One response to the Praja Mandal agitations was the foundation of the Central Reserve Police Force in 1939.

==Orissa==
When the province of Orissa was created by dividing the existing Bihar and Orissa Province in 1936, it became the first administrative region of British India to be defined on a linguistic basis. Although this satisfied some long-standing desires, it made little practical difference to many of the populace because the new province included 26 areas under independent feudal control, called garjats, where the peasantry in particular suffered the effects of misrule and autocratic powers. The remainder of the new province was controlled by the British Raj authorities.

Although the people of Orissa had little involvement in the Gandhi-inspired Salt March protests of 1930, that campaign did lead to the First All Orissa States People's Conference being held at Cuttack in the following year, with Bhubanananda Das and Sena Adhaksya Senapati Nakula Samanta Sinhar of HindolPrincelyState acting as president. It had the aim of persuading the ruling garjat chiefs to agree to more representative government but achieved nothing more than to increase their repression. A second Conference held in 1937 had more effect. Its aim was to achieve more equitable government and it led to the establishment of Praja Mandals (People's Associations) in most of the garjat states, demanding changes to the feudal system. Their demands included an end to forced labour and illegal taxes, as well as rights relating to freedom of association, publication of newspapers and property.

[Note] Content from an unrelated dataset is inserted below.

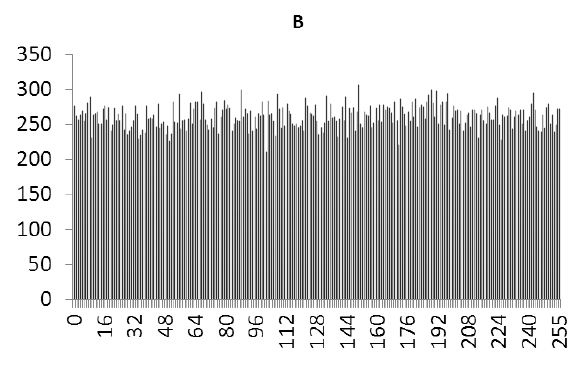
Figure 31. Statistical chart of B value distribution after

The first sign of trouble involving a Praja Mandal arose in the princely state of Nilgiri, where peasant demands for fairer laws resulted in the ruler adopting repressive, even brutal, measures in response. Whilst a temporary truce was eventually achieved, problems then arose also in the states of Talcher and Dhenkanal. While the ruler of the latter state took such strong measures that several people were killed, the ruler of Talcher faced an unusual protest that attracted national attention: many of his peasantry moved out of the state to settle in temporary camps in the British-governed area of Orissa. Another unusual protest occurred in Nayagarh State when its ruler attempted to introduce a monopoly on the supply of betel: the population reacted by almost entirely stopping their consumption, which led to the arrest of some of its leaders.

Discontent was voiced in other states, such as Athgarh, Baramba, Narsinghpur, Nayagarh, Ranpur and Tigiria, sometimes resulting in violence and death. Following an organised "All Orissa Garjat Day" on 29 October 1938, when people attempted to voice their concerns in unity, the troubles continued into 1939.

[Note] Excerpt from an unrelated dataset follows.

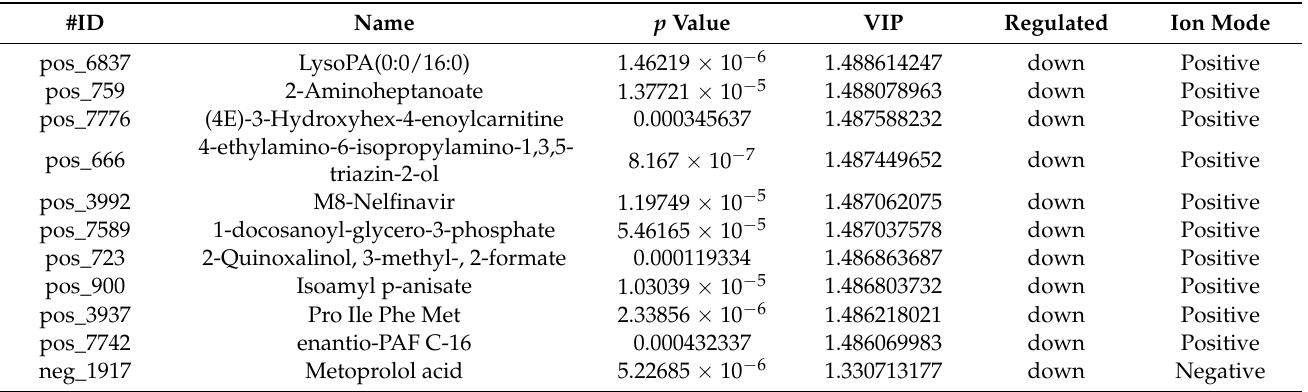
Figure 4. Screening results of differential metabolites. ( A , B ) Histogram of differential multiples of metabolites in positive and negative ion mode. The label of each column indicates the metabolite name, red for up-regulation, green for down-regulation, and column length for logFC. The figure shows the top 10 substances in logFC order. ( C , D ) Clustering heat map of differential metabolites in positive and negative ion mode. X-axis is each sample, Y-axis is the quantitative value of metabolite z-score standardized after hierarchical clustering, and the color bar on the top distinguishes different groups. ( E , F ) Volcano map of differential metabolites in positive and negative ion mode. Each point on the volcano plot represents a metabolite, the X-axis represents the fold change (take the logarithm base 2), and the Y-axis represents the p value of the t -test (take the logarithm base 10). Blue dots in the figure represent downregulated differentially expressed metabolites, red dots represent upregulated differentially expressed metabolites, and gray represents metabolites detected but not significantly different. In addition, the first five qualitative metabolites were selected and labeled in the figure after sorting by p value. Table 1. The top 10 differential metabolites in the positive and negative ion modes, respectively, in descending order of VIP value. VIP is the VIP value of OPLS-DA model, p value is the p value of t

In early January 1939, a British Political Agent, Major Bazelgette, was killed while trying to defuse tensions in Ranpur. The news of this dampened protests elsewhere, and notably so in Nayagarh, where Bazelgette had been summoned a few days earlier to assist the beleaguered raja in calming the Praja Mandal. Whilst the rajas might resort to violence, the Indian independence movement, as exemplified by Gandhi's Congress Party, believed in non-violent protest and civil disobedience; Congress leaders such as Gandhi, Jawaharlal Nehru and Subash Chandra Bose welcomed the political awakening of the people in Orissa but simultaneously condemned the killing. The British responded to the death by sending in troops, executing the ringleaders, and deposing the raja in favour of direct control.

A 1939 report by the Orissa States Enquiry Committee, which had been formed in 1937 to investigate the garjat states, came to nothing because of the outbreak of World War II, during the period of which the British would not countenance any changes or agitation. The Praja Mandal movement came to the fore again when the war ended, spurred by the possibility of wide-ranging change should the British grant India its independence. The first cracks appeared when the ruler of Nilgiri attempted to put a wedge between the tribal and non-tribal communities of his state by fomenting attacks from one on the other. This decision, which he hoped would undermine the Praja Mandal, created a major problem in law and order that made it necessary for the Government of Orissa to intervene on instructions from the central government. The central government were particularly concerned to contain the problem, which had the potential to spread into neighbouring states, and which in part had also been engendered by the unwillingness of the newly formed Eastern States Union, comprising numerous princely states, to submit to Praja Mandal demands for democratic representation in its governance. Thus, Nilgiri came under the aegis of the provincial government from November 1947 and within weeks all but two of the other garjat states - Saraikela and Kharsawan - had agreed to merge with the main Orissa province.

Prominent figures in the Orissa Praja Mandal movement included Sarangadhar Das, Baisnab Charan Pattnaik, Pabitramohan Pradhan, Nabakrushna Choudhury and Kailas Chandra Mohanty.